Brief:
Every line below that includes the word "prisión" needs to be copied.

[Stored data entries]
<<<<

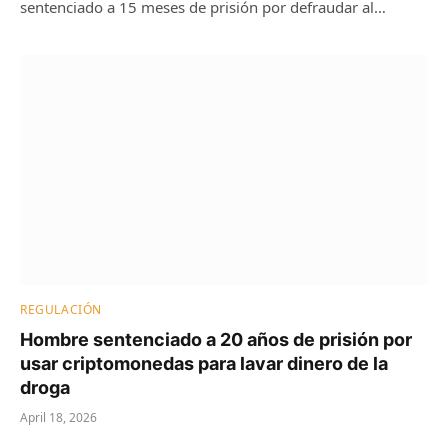
sentenciado a 15 meses de prisión por defraudar al…
REGULACIÓN
Hombre sentenciado a 20 años de prisión por
usar criptomonedas para lavar dinero de la
droga
April 18, 2026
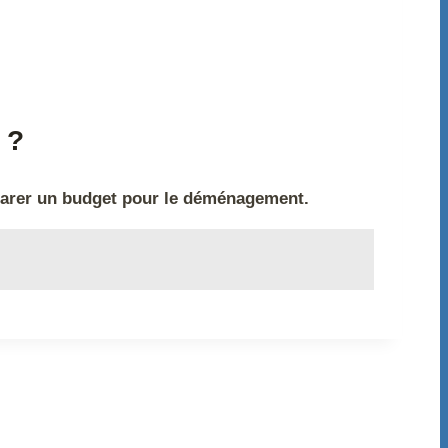
 ?
arer un budget pour le déménagement.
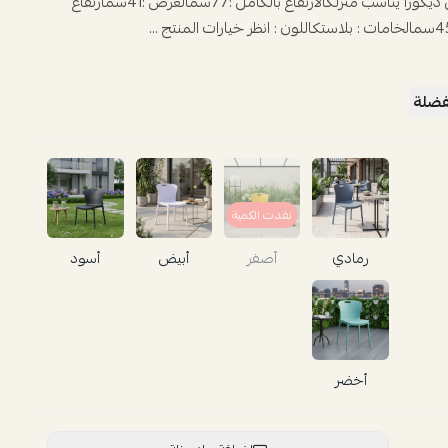
كرسي مفرد مميز من ديكورا يناسب منزلكالارتفاع بالكامل :77سمالعرض :41سمارتفاع
فضلة
نفدت الكمية
رمادي
أصفر
أبيض
أسود
أخضر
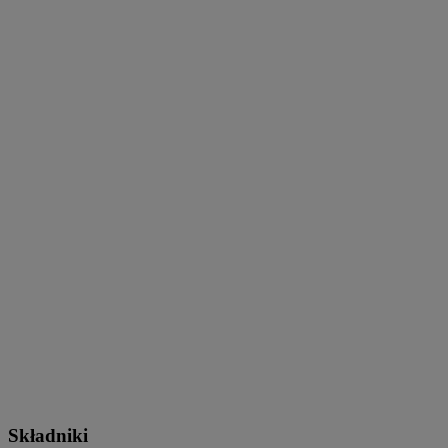
Składniki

>>>>

Result below:
sentenciado a 15 meses de prisión por defraudar al…
Hombre sentenciado a 20 años de prisión por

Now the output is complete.